● **TASK BRIEF**
If an entry holds a picture, drop the picture but restate the entry word for word.

● **DATA SUPPLIED**
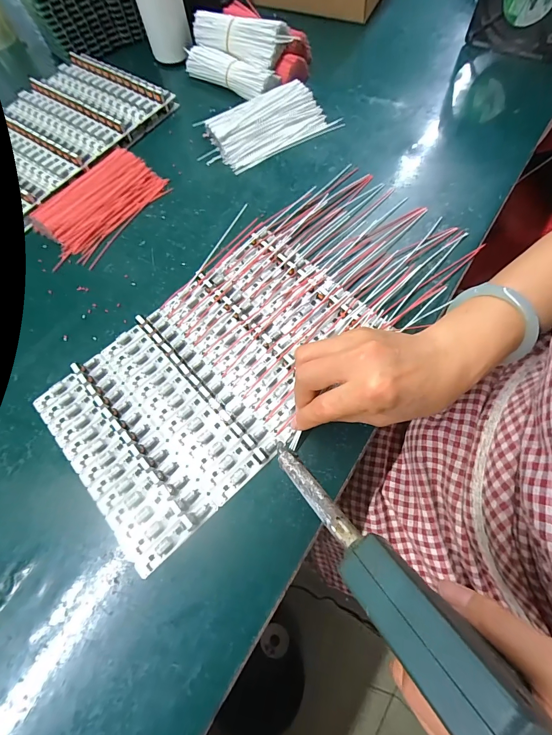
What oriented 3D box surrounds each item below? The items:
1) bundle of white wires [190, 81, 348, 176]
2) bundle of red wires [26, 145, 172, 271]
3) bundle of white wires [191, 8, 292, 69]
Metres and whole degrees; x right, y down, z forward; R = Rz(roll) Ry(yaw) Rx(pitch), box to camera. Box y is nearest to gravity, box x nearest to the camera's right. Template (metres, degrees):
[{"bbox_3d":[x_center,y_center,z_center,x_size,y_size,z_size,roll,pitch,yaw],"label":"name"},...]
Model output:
[{"bbox_3d":[-0.015,-0.322,0.434,0.174,0.024,0.097,-27,70,-7],"label":"bundle of white wires"},{"bbox_3d":[-0.211,-0.198,0.398,0.095,0.019,0.153,32,74,14],"label":"bundle of red wires"},{"bbox_3d":[-0.051,-0.455,0.458,0.157,0.038,0.046,32,73,15],"label":"bundle of white wires"}]

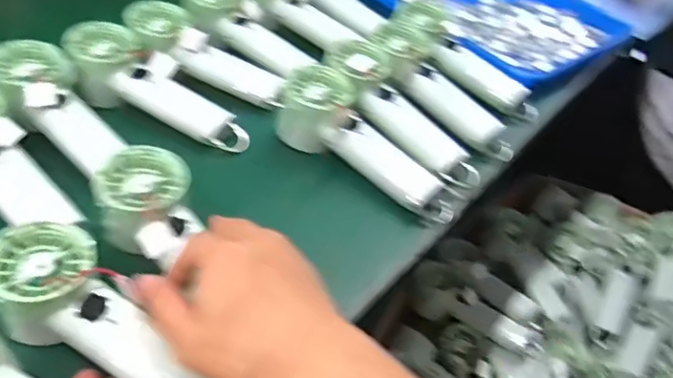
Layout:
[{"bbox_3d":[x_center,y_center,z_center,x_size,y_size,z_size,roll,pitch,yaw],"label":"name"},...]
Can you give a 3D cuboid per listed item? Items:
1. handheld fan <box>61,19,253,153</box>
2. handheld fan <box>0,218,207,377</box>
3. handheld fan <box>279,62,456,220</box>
[{"bbox_3d":[-0.175,-0.095,0.568,0.197,0.043,0.073,33,47,4],"label":"handheld fan"},{"bbox_3d":[-0.147,0.095,0.381,0.187,0.040,0.064,36,49,5],"label":"handheld fan"},{"bbox_3d":[0.029,-0.040,0.545,0.196,0.063,0.069,40,51,10],"label":"handheld fan"}]

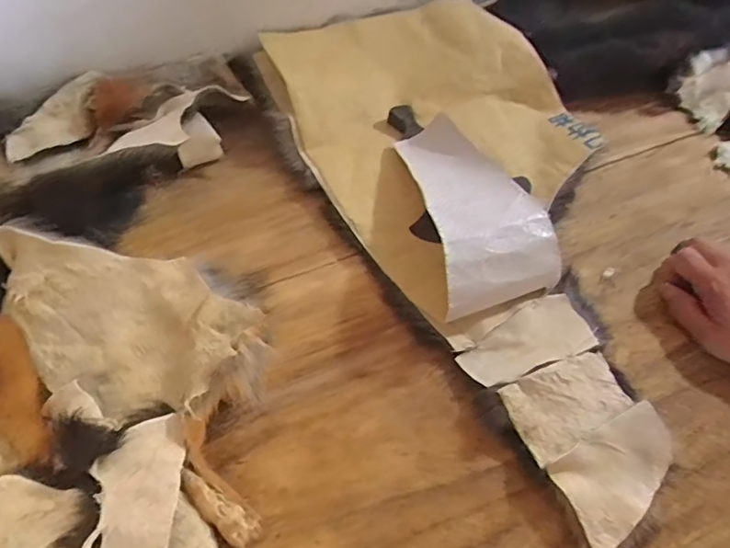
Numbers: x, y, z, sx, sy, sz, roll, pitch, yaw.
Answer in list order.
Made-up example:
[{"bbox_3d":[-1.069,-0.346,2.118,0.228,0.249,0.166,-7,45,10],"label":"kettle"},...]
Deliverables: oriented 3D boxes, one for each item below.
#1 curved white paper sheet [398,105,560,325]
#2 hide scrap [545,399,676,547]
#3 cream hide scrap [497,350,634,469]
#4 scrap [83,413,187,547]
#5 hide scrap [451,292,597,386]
[{"bbox_3d":[0.094,-0.063,0.462,0.099,0.062,0.207,-9,60,-8],"label":"curved white paper sheet"},{"bbox_3d":[0.175,0.136,0.363,0.093,0.019,0.059,-28,65,-18],"label":"hide scrap"},{"bbox_3d":[0.146,0.093,0.382,0.090,0.019,0.055,-20,62,-14],"label":"cream hide scrap"},{"bbox_3d":[-0.138,0.141,0.315,0.050,0.017,0.115,-2,60,-4],"label":"scrap"},{"bbox_3d":[0.124,0.053,0.415,0.105,0.014,0.049,-21,63,-14],"label":"hide scrap"}]

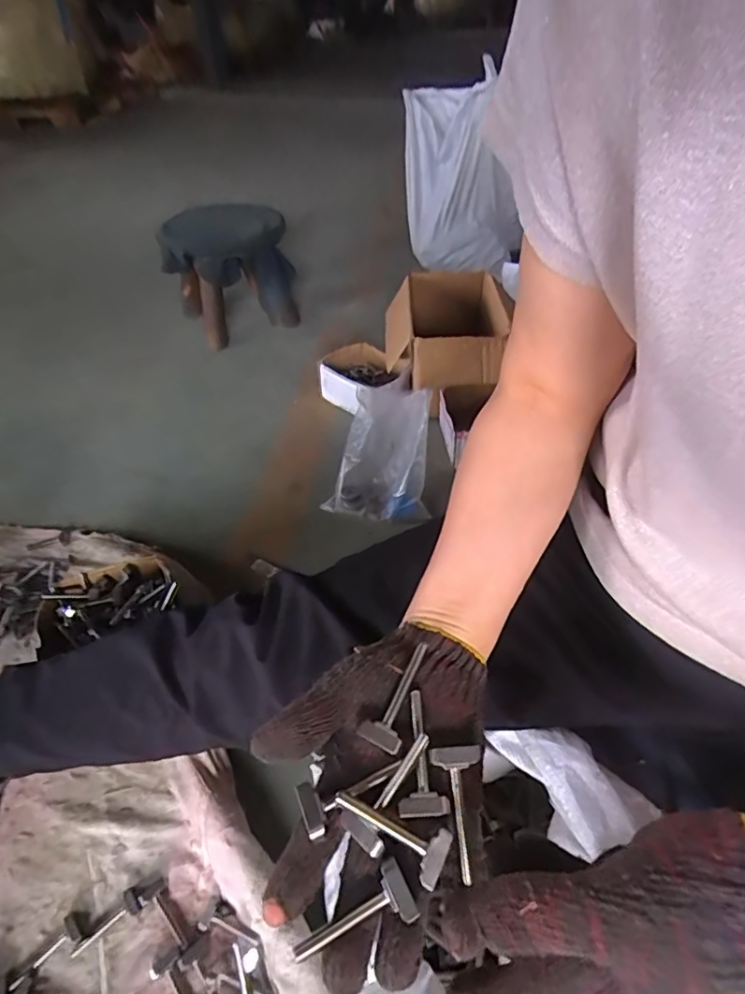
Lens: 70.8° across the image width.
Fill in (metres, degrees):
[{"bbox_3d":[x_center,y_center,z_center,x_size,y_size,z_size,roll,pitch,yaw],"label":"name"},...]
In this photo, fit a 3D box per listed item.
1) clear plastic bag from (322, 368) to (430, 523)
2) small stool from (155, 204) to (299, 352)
[{"bbox_3d":[0.009,-0.068,0.823,0.153,0.194,0.080,1,7,-1],"label":"clear plastic bag"},{"bbox_3d":[-0.334,-0.530,1.247,0.278,0.250,0.250,-13,46,-11],"label":"small stool"}]

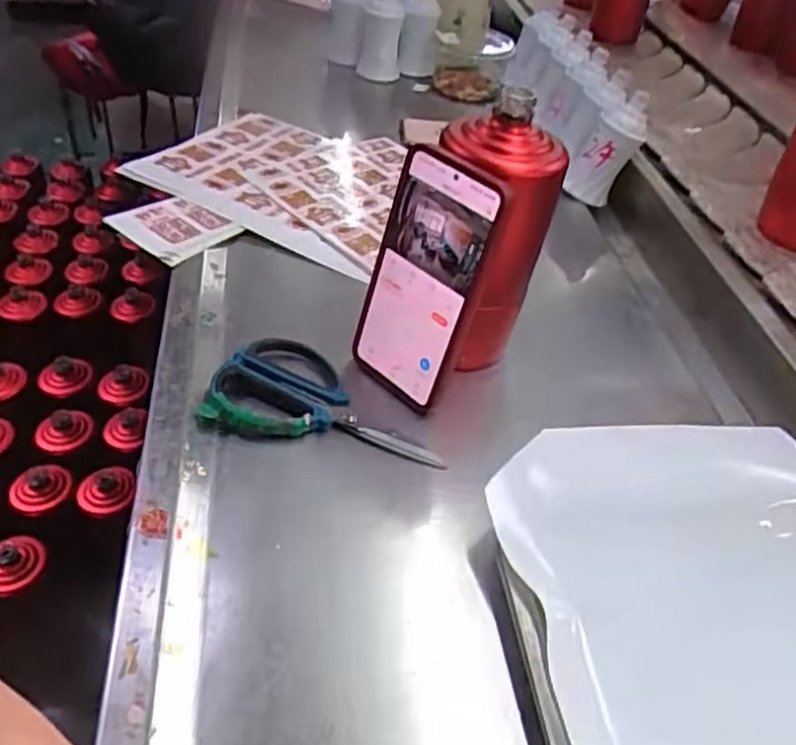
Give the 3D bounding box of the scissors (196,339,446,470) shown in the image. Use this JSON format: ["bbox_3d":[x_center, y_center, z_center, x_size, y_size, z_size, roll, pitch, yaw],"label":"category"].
[{"bbox_3d":[-0.045,0.014,0.496,0.161,0.012,0.086,12,42,6],"label":"scissors"}]

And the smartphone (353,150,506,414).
[{"bbox_3d":[0.013,-0.058,0.478,0.011,0.163,0.081,-18,47,-44],"label":"smartphone"}]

● **PROBLEM SOLUTION**
What oriented 3D box surrounds each item below? The items:
1) bundle of white wires [190, 81, 348, 176]
2) bundle of red wires [26, 145, 172, 271]
3) bundle of white wires [191, 8, 292, 69]
Metres and whole degrees; x right, y down, z forward; R = Rz(roll) Ry(yaw) Rx(pitch), box to camera. Box y is nearest to gravity, box x nearest to the camera's right. Template (metres, degrees):
[{"bbox_3d":[x_center,y_center,z_center,x_size,y_size,z_size,roll,pitch,yaw],"label":"name"},...]
Model output:
[{"bbox_3d":[-0.015,-0.322,0.434,0.174,0.024,0.097,-27,70,-7],"label":"bundle of white wires"},{"bbox_3d":[-0.211,-0.198,0.398,0.095,0.019,0.153,32,74,14],"label":"bundle of red wires"},{"bbox_3d":[-0.051,-0.455,0.458,0.157,0.038,0.046,32,73,15],"label":"bundle of white wires"}]

Layout:
[{"bbox_3d":[x_center,y_center,z_center,x_size,y_size,z_size,roll,pitch,yaw],"label":"name"},...]
Can you give a 3D cuboid per listed item? Items:
1. handheld fan <box>61,19,253,153</box>
2. handheld fan <box>0,218,207,377</box>
3. handheld fan <box>279,62,456,220</box>
[{"bbox_3d":[-0.175,-0.095,0.568,0.197,0.043,0.073,33,47,4],"label":"handheld fan"},{"bbox_3d":[-0.147,0.095,0.381,0.187,0.040,0.064,36,49,5],"label":"handheld fan"},{"bbox_3d":[0.029,-0.040,0.545,0.196,0.063,0.069,40,51,10],"label":"handheld fan"}]

Numbers: x, y, z, sx, sy, sz, roll, pitch, yaw.
Answer in list order.
Made-up example:
[{"bbox_3d":[-1.069,-0.346,2.118,0.228,0.249,0.166,-7,45,10],"label":"kettle"},...]
Deliverables: oriented 3D boxes, one for each item below.
#1 curved white paper sheet [398,105,560,325]
#2 hide scrap [545,399,676,547]
#3 cream hide scrap [497,350,634,469]
#4 scrap [83,413,187,547]
#5 hide scrap [451,292,597,386]
[{"bbox_3d":[0.094,-0.063,0.462,0.099,0.062,0.207,-9,60,-8],"label":"curved white paper sheet"},{"bbox_3d":[0.175,0.136,0.363,0.093,0.019,0.059,-28,65,-18],"label":"hide scrap"},{"bbox_3d":[0.146,0.093,0.382,0.090,0.019,0.055,-20,62,-14],"label":"cream hide scrap"},{"bbox_3d":[-0.138,0.141,0.315,0.050,0.017,0.115,-2,60,-4],"label":"scrap"},{"bbox_3d":[0.124,0.053,0.415,0.105,0.014,0.049,-21,63,-14],"label":"hide scrap"}]

Lens: 70.8° across the image width.
Fill in (metres, degrees):
[{"bbox_3d":[x_center,y_center,z_center,x_size,y_size,z_size,roll,pitch,yaw],"label":"name"},...]
In this photo, fit a 3D box per listed item.
1) clear plastic bag from (322, 368) to (430, 523)
2) small stool from (155, 204) to (299, 352)
[{"bbox_3d":[0.009,-0.068,0.823,0.153,0.194,0.080,1,7,-1],"label":"clear plastic bag"},{"bbox_3d":[-0.334,-0.530,1.247,0.278,0.250,0.250,-13,46,-11],"label":"small stool"}]

Give the 3D bounding box of the scissors (196,339,446,470) shown in the image. Use this JSON format: ["bbox_3d":[x_center, y_center, z_center, x_size, y_size, z_size, roll, pitch, yaw],"label":"category"].
[{"bbox_3d":[-0.045,0.014,0.496,0.161,0.012,0.086,12,42,6],"label":"scissors"}]

And the smartphone (353,150,506,414).
[{"bbox_3d":[0.013,-0.058,0.478,0.011,0.163,0.081,-18,47,-44],"label":"smartphone"}]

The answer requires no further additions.